JOYCE: What did you have for breakfast?
JACK: Damned if I can remember. (BEAT) Is it Monday today?
JOYCE: I expect so. (BEAT) What do you fancy for lunch? (BEAT) I really must get my hair cut – I’ll make an appointment next week. (BEAT) I think I’ll get a shower now.
SCENE TWO:
INT: MID-MORNING. JOYCE HAS GONE TO ANSWER THE FRONT DOOR.
JOYCE: (FROSTILY) Oh hello; it’s you, Glenda. I wasn’t expecting you – is it Saturday today?
GLENDA: Yes, it’s Saturday. I tried ringing earlier – but there was no reply.

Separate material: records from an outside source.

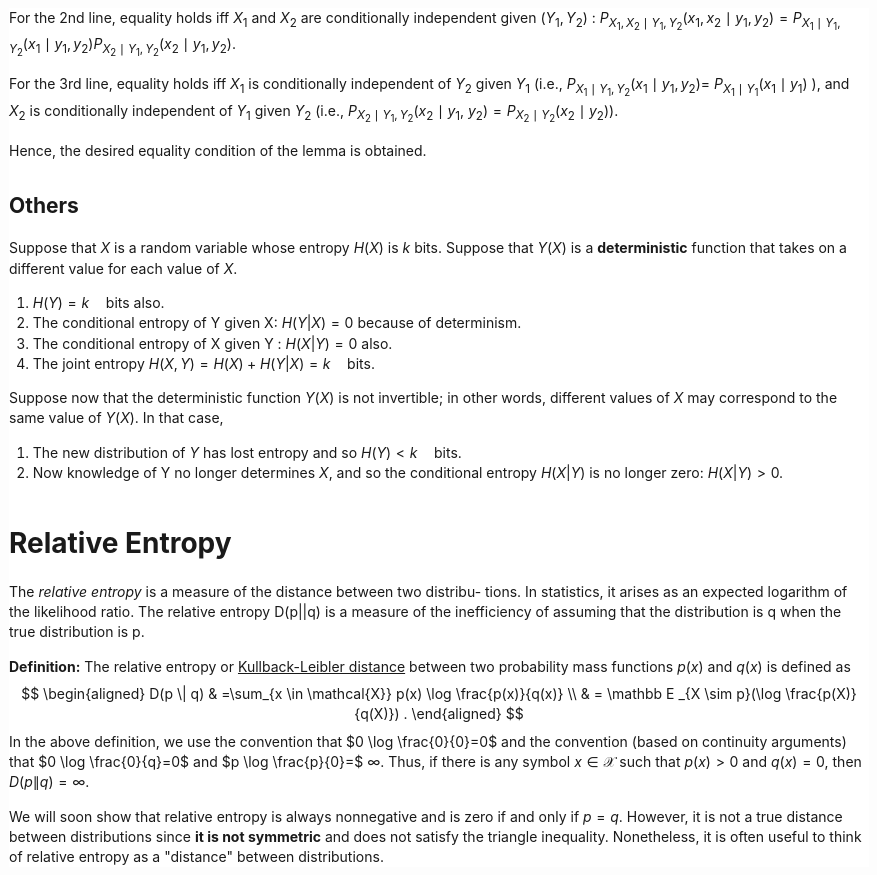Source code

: For the 2nd line, equality holds iff $X_1$ and $X_2$ are conditionally independent given $\left(Y_1, Y_2\right)$ : $P_{X_1, X_2 \mid Y_1, Y_2}\left(x_1, x_2 \mid y_1, y_2\right)=P_{X_1 \mid Y_1, Y_2}\left(x_1 \mid y_1, y_2\right) P_{X_2 \mid Y_1, Y_2}\left(x_2 \mid y_1, y_2\right)$. 

For the 3rd line, equality holds iff $X_1$ is conditionally independent of $Y_2$ given $Y_1$ (i.e., $P_{X_1 \mid Y_1, Y_2}\left(x_1 \mid y_1, y_2\right)=$ $P_{X_1 \mid Y_1}\left(x_1 \mid y_1\right)$ ), and $X_2$ is conditionally independent of $Y_1$ given $Y_2$ (i.e., $P_{X_2 \mid Y_1, Y_2}\left(x_2 \mid y_1\right.$, $\left.\left.y_2\right)=P_{X_2 \mid Y_2}\left(x_2 \mid y_2\right)\right)$. 

Hence, the desired equality condition of the lemma is obtained.

## Others

Suppose that $X$ is a random variable whose entropy $H(X)$ is $k$ bits. Suppose that $Y(X)$ is
a **deterministic** function that takes on a different value for each value of $X$.

1. $H(Y ) = k \quad \text{bits}$ also.
2. The conditional entropy of Y given X: $H(Y|X) = 0$ because of determinism.
3. The conditional entropy of X given Y : $H(X|Y) = 0$ also.
4. The joint entropy $H(X, Y) = H(X) + H(Y|X) = k \quad \text{bits}$.



Suppose now that the deterministic function $Y(X)$ is not invertible; in other words,
different values of $X$ may correspond to the same value of $Y(X)$. In that case, 

1. The new distribution of $Y$ has lost entropy and so $H(Y) < k \quad \text{bits}$.
2. Now knowledge of Y no longer determines $X$, and so the conditional entropy $H(X|Y)$
   is no longer zero: $H(X|Y) > 0$.



# Relative Entropy

The *relative entropy* is a measure of the distance between two distribu- tions. In statistics, it arises as an expected logarithm of the likelihood ratio. The relative entropy D(p||q) is a measure of the inefficiency of assuming that the distribution is q when the true distribution is p.



**Definition:** The relative entropy or <u>Kullback-Leibler distance</u> between two probability mass functions $p(x)$ and $q(x)$ is defined as
$$
\begin{aligned}
D(p \| q) & =\sum_{x \in \mathcal{X}} p(x) \log \frac{p(x)}{q(x)} \\
& = \mathbb E _{X \sim p}(\log \frac{p(X)}{q(X)}) .
\end{aligned}
$$
In the above definition, we use the convention that $0 \log \frac{0}{0}=0$ and the convention (based on continuity arguments) that $0 \log \frac{0}{q}=0$ and $p \log \frac{p}{0}=$ $\infty$. Thus, if there is any symbol $x \in \mathcal{X}$ such that $p(x)>0$ and $q(x)=0$, then $D(p \| q)=\infty$.

We will soon show that relative entropy is always nonnegative and is zero if and only if $p=q$. However, it is not a true distance between distributions since **it is not symmetric** and does not satisfy the triangle inequality. Nonetheless, it is often useful to think of relative entropy as a "distance" between distributions.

JOYCE: Oh, I was probably out shopping.
GLENDA: (VO) Pull the other one – you haven’t been out shopping since Elvis was breathing. (TO JOYCE) Never mind, I’m here now – shall I put the kettle on?
JOYCE: What a good idea, I fancy a cup of tea. So, how are the girls? We haven’t seen them for a very long while.
GLENDA: (TO JOYCE) Chloe was here in the week, Mum. She made you a nice chicken casserole. (VO) Stop wasting your breath. (TO JOYCE) They are all fine, thanks, except Claire’s a bit worried about these ‘A’ level exams she’s got coming up. If she doesn’t get the grades, she won’t get into her first choice of university so she’s panicking a bit.
JOYCE: That’s nice dear – just hang your jacket on the banister and we’ll go on through to the kitchen.
SFX: COAT BEING FLUNG OVER WOOD, CARRIER BAGS RUSTLING.
JOYCE: Ooh – is that something for me?
GLENDA: I picked up a few bits and pieces on my way here – we’ll make up a proper shopping list in a minute, while we’re having tea. Where’s Dad?
JOYCE: Oh…um…he’s around somewhere. Or maybe he went shopping.
JACK: (OFF) Is that you Glennie? I’m just up here getting dressed. I haven’t been feeling too well…
***
Another corking blog. Thanks Nell- especially for taking the time to write this wonderful piece when you’ve had such a testing month!
Great script!! You should resubmit it.